((

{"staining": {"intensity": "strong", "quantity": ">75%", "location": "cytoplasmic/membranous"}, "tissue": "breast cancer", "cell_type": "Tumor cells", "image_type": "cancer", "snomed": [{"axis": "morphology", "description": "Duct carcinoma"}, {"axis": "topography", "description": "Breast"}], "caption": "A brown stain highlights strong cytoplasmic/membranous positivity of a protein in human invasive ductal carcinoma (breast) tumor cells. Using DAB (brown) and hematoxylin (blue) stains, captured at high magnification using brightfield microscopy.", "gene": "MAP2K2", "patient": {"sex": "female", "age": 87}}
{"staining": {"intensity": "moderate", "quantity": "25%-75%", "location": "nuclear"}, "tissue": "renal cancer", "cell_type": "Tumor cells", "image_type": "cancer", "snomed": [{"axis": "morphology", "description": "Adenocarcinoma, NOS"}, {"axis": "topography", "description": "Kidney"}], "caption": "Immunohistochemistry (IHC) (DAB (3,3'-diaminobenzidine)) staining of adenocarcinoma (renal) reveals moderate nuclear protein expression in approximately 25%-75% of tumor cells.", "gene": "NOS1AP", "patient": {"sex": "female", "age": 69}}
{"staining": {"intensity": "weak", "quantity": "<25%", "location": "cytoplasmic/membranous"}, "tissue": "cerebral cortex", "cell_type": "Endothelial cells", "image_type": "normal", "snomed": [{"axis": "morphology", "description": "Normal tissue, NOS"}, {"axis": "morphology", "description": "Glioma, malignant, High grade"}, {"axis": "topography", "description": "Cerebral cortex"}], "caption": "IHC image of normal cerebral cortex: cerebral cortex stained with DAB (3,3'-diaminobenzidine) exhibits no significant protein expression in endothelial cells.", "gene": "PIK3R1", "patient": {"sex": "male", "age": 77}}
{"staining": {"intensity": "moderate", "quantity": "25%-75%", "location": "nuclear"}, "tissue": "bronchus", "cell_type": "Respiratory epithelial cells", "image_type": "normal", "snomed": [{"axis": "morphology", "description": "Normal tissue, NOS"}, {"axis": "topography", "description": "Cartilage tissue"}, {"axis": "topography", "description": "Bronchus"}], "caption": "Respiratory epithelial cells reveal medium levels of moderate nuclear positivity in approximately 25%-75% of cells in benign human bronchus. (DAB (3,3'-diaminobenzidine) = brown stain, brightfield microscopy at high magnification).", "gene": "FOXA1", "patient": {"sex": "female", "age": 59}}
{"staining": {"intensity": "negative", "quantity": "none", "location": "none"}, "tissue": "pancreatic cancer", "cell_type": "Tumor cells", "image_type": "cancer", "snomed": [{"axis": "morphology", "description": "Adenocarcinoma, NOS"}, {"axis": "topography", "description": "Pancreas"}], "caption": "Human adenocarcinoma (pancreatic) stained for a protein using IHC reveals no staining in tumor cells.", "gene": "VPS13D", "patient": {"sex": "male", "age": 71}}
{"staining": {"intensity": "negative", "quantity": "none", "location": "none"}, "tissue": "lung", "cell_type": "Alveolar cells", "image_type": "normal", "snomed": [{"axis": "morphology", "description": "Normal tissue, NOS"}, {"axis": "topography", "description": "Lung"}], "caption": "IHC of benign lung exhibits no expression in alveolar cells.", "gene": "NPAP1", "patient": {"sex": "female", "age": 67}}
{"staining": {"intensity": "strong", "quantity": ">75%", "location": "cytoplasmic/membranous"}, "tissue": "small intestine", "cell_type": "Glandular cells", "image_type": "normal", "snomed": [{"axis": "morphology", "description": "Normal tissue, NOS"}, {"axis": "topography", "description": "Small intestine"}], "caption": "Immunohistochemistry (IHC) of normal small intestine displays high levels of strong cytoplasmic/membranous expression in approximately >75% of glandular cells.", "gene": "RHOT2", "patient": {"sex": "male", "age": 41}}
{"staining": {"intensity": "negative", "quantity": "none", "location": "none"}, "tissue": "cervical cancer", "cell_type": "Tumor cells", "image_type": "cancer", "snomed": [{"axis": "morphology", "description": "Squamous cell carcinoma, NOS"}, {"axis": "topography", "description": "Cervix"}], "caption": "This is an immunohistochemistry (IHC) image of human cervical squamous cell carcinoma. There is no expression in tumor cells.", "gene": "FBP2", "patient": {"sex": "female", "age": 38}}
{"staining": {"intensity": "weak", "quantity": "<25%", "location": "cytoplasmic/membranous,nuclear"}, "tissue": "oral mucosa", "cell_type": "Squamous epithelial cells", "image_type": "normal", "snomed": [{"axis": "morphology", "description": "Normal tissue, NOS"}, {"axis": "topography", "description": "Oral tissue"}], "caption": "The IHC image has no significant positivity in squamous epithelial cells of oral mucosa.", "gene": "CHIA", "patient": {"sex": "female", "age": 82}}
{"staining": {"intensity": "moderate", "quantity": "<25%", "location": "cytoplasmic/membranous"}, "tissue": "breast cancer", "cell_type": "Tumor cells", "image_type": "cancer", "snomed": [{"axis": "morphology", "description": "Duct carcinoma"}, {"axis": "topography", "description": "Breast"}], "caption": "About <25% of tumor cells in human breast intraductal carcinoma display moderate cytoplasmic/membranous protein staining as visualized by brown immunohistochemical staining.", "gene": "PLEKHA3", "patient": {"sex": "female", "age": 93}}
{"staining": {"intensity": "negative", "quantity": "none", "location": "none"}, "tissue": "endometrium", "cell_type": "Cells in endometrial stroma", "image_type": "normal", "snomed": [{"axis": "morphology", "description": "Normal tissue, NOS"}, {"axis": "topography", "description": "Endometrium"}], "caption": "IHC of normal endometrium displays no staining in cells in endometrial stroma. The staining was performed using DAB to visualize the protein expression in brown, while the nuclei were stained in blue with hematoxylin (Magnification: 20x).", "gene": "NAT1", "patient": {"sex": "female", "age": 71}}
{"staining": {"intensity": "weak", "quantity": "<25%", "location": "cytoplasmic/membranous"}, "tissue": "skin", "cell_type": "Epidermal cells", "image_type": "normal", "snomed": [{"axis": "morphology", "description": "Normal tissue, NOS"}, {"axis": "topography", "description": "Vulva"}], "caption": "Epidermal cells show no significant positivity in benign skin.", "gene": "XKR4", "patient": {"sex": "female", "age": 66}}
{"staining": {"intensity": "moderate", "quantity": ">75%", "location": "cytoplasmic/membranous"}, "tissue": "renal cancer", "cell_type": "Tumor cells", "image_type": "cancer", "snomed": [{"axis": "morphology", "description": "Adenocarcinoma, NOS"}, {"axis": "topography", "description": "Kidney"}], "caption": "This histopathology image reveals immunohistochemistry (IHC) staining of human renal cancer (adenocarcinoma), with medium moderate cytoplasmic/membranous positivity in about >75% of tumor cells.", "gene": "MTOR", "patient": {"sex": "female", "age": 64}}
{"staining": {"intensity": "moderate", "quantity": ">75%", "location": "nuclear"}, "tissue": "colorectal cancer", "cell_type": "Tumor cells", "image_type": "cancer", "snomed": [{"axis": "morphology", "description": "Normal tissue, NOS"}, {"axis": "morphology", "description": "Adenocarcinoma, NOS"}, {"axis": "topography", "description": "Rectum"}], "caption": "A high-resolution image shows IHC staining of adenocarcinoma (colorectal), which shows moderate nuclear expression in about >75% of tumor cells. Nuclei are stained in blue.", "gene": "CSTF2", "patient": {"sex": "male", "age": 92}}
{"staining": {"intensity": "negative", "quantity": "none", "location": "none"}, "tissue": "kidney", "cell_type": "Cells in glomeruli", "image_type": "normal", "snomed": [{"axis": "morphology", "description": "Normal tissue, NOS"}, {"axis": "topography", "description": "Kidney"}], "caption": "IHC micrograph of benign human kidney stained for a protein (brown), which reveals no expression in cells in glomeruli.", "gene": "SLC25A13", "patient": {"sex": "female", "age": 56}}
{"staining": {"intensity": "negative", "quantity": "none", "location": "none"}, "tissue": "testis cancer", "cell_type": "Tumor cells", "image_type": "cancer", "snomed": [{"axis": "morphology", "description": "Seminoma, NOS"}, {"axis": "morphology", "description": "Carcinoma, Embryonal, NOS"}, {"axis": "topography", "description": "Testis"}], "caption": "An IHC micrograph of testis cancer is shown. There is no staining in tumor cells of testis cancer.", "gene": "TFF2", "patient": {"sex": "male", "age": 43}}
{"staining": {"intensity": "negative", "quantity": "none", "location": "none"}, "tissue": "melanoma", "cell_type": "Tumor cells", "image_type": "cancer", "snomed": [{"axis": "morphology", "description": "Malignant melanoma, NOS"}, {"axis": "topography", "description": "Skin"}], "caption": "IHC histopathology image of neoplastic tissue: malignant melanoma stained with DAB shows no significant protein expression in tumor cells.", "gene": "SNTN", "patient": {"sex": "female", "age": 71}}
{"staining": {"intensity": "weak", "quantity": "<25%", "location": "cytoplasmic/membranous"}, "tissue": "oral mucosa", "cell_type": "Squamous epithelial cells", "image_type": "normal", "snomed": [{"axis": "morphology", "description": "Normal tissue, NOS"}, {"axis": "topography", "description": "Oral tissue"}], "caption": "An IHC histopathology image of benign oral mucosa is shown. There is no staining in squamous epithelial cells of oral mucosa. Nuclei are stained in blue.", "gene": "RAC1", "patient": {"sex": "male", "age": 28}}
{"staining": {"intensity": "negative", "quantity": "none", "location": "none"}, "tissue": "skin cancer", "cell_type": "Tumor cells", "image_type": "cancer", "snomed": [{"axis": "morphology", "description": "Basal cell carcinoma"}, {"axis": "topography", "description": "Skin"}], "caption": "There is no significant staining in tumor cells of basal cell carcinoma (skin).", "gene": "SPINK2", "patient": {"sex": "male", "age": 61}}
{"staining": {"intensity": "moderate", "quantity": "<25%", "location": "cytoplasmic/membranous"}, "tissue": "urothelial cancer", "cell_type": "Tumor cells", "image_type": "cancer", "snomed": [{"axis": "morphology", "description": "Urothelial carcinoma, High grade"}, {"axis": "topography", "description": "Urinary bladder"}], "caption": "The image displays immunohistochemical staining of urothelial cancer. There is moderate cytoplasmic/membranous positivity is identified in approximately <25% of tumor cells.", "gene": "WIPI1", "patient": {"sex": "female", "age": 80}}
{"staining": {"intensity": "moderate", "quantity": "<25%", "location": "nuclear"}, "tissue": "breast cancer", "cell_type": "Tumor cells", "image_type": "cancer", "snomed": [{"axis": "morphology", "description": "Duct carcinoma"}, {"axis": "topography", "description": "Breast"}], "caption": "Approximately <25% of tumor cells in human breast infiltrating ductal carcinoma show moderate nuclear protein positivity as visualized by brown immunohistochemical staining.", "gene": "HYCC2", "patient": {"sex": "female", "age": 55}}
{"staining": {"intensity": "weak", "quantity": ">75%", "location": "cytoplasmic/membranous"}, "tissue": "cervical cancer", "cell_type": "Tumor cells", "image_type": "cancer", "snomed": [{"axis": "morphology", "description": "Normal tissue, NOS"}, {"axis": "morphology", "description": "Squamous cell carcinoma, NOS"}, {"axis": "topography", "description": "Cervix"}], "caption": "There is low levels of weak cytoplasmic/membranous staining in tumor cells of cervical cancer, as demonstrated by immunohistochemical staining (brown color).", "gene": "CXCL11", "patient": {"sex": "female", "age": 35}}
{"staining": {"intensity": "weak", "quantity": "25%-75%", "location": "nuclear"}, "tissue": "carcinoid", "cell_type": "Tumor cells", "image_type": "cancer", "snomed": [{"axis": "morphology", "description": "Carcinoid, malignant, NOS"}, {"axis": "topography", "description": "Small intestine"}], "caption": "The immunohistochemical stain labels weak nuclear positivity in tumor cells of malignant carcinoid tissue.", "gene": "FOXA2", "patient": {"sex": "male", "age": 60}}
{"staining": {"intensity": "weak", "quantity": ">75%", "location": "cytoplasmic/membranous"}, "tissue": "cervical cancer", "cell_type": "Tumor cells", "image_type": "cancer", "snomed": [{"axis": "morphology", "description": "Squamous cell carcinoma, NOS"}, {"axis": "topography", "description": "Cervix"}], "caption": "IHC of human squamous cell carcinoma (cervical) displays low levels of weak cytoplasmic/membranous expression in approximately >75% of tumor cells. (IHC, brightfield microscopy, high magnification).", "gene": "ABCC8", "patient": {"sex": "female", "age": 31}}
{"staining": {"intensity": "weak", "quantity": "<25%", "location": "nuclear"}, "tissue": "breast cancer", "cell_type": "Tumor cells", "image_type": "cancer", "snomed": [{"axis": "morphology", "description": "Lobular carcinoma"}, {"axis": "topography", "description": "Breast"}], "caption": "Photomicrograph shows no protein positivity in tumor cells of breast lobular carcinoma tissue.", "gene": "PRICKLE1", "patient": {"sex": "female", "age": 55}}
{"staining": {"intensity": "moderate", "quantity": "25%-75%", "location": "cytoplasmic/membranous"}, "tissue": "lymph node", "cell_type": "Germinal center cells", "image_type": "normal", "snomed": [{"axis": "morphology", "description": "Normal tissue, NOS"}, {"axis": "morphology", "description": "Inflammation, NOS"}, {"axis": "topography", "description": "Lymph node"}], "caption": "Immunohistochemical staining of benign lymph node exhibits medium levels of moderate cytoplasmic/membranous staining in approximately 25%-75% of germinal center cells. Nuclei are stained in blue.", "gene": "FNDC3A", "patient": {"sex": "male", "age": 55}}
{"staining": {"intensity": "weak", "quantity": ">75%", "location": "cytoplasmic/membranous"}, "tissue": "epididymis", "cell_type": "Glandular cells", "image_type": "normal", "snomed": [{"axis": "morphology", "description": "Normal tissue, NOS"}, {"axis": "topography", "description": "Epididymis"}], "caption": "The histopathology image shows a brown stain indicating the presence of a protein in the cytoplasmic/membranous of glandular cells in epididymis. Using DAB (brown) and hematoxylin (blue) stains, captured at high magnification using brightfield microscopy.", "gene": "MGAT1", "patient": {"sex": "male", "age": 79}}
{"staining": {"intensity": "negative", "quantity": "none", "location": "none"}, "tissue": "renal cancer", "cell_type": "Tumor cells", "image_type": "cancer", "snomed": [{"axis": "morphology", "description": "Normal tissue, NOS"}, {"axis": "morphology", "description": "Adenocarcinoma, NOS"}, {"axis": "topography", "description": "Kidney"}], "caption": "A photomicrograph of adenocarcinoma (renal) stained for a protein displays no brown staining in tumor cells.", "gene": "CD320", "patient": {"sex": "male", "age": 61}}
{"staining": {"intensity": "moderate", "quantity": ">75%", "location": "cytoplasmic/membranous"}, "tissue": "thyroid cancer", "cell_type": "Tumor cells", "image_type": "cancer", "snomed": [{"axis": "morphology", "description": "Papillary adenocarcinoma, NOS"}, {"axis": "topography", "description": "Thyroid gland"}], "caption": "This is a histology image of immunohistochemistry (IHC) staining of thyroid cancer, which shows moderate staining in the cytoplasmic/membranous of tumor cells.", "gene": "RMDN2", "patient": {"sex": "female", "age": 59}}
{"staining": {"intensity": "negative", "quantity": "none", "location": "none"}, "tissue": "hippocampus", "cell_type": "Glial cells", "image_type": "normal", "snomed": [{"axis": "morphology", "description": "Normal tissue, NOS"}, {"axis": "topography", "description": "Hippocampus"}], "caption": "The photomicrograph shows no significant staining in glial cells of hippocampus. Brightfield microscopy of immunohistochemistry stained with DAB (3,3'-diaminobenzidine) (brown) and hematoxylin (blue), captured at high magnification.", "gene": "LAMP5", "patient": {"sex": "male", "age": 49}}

))

Look above for the line holding "image of benign" and the line holding "image displays immunohistochemical", then output exactly those two lines and every line between them, nothing more.

{"staining": {"intensity": "weak", "quantity": "<25%", "location": "cytoplasmic/membranous"}, "tissue": "oral mucosa", "cell_type": "Squamous epithelial cells", "image_type": "normal", "snomed": [{"axis": "morphology", "description": "Normal tissue, NOS"}, {"axis": "topography", "description": "Oral tissue"}], "caption": "An IHC histopathology image of benign oral mucosa is shown. There is no staining in squamous epithelial cells of oral mucosa. Nuclei are stained in blue.", "gene": "RAC1", "patient": {"sex": "male", "age": 28}}
{"staining": {"intensity": "negative", "quantity": "none", "location": "none"}, "tissue": "skin cancer", "cell_type": "Tumor cells", "image_type": "cancer", "snomed": [{"axis": "morphology", "description": "Basal cell carcinoma"}, {"axis": "topography", "description": "Skin"}], "caption": "There is no significant staining in tumor cells of basal cell carcinoma (skin).", "gene": "SPINK2", "patient": {"sex": "male", "age": 61}}
{"staining": {"intensity": "moderate", "quantity": "<25%", "location": "cytoplasmic/membranous"}, "tissue": "urothelial cancer", "cell_type": "Tumor cells", "image_type": "cancer", "snomed": [{"axis": "morphology", "description": "Urothelial carcinoma, High grade"}, {"axis": "topography", "description": "Urinary bladder"}], "caption": "The image displays immunohistochemical staining of urothelial cancer. There is moderate cytoplasmic/membranous positivity is identified in approximately <25% of tumor cells.", "gene": "WIPI1", "patient": {"sex": "female", "age": 80}}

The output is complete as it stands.